DATA BLOCK START
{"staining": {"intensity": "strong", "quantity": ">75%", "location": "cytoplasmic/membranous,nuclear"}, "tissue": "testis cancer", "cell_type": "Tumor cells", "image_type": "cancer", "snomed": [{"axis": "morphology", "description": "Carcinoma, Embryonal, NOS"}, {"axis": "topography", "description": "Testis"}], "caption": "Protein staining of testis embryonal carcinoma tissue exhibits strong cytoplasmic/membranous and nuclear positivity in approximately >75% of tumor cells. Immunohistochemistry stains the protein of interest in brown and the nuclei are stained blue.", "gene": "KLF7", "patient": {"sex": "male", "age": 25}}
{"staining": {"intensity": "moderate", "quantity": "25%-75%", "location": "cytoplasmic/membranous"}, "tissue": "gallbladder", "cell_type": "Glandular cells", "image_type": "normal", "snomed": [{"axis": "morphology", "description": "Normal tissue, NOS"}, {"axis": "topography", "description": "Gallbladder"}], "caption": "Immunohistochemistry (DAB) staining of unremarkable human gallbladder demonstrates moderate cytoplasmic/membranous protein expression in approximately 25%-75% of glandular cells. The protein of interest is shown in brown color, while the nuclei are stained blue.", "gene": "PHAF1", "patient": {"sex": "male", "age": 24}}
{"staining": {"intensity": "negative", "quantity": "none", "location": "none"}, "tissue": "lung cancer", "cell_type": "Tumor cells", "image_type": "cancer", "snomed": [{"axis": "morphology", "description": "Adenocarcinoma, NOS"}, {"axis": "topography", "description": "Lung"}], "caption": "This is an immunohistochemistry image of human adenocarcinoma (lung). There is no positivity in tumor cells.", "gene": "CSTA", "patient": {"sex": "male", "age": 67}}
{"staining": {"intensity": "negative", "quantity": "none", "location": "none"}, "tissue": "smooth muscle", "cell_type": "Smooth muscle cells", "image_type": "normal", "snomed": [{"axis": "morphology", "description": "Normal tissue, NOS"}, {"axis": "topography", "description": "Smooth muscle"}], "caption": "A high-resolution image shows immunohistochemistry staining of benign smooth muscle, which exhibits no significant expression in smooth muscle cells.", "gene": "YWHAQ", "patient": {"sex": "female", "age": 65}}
DATA BLOCK END
Retype the material. Keep it exact.

- TASK RESPONSE
{"staining": {"intensity": "strong", "quantity": ">75%", "location": "cytoplasmic/membranous,nuclear"}, "tissue": "testis cancer", "cell_type": "Tumor cells", "image_type": "cancer", "snomed": [{"axis": "morphology", "description": "Carcinoma, Embryonal, NOS"}, {"axis": "topography", "description": "Testis"}], "caption": "Protein staining of testis embryonal carcinoma tissue exhibits strong cytoplasmic/membranous and nuclear positivity in approximately >75% of tumor cells. Immunohistochemistry stains the protein of interest in brown and the nuclei are stained blue.", "gene": "KLF7", "patient": {"sex": "male", "age": 25}}
{"staining": {"intensity": "moderate", "quantity": "25%-75%", "location": "cytoplasmic/membranous"}, "tissue": "gallbladder", "cell_type": "Glandular cells", "image_type": "normal", "snomed": [{"axis": "morphology", "description": "Normal tissue, NOS"}, {"axis": "topography", "description": "Gallbladder"}], "caption": "Immunohistochemistry (DAB) staining of unremarkable human gallbladder demonstrates moderate cytoplasmic/membranous protein expression in approximately 25%-75% of glandular cells. The protein of interest is shown in brown color, while the nuclei are stained blue.", "gene": "PHAF1", "patient": {"sex": "male", "age": 24}}
{"staining": {"intensity": "negative", "quantity": "none", "location": "none"}, "tissue": "lung cancer", "cell_type": "Tumor cells", "image_type": "cancer", "snomed": [{"axis": "morphology", "description": "Adenocarcinoma, NOS"}, {"axis": "topography", "description": "Lung"}], "caption": "This is an immunohistochemistry image of human adenocarcinoma (lung). There is no positivity in tumor cells.", "gene": "CSTA", "patient": {"sex": "male", "age": 67}}
{"staining": {"intensity": "negative", "quantity": "none", "location": "none"}, "tissue": "smooth muscle", "cell_type": "Smooth muscle cells", "image_type": "normal", "snomed": [{"axis": "morphology", "description": "Normal tissue, NOS"}, {"axis": "topography", "description": "Smooth muscle"}], "caption": "A high-resolution image shows immunohistochemistry staining of benign smooth muscle, which exhibits no significant expression in smooth muscle cells.", "gene": "YWHAQ", "patient": {"sex": "female", "age": 65}}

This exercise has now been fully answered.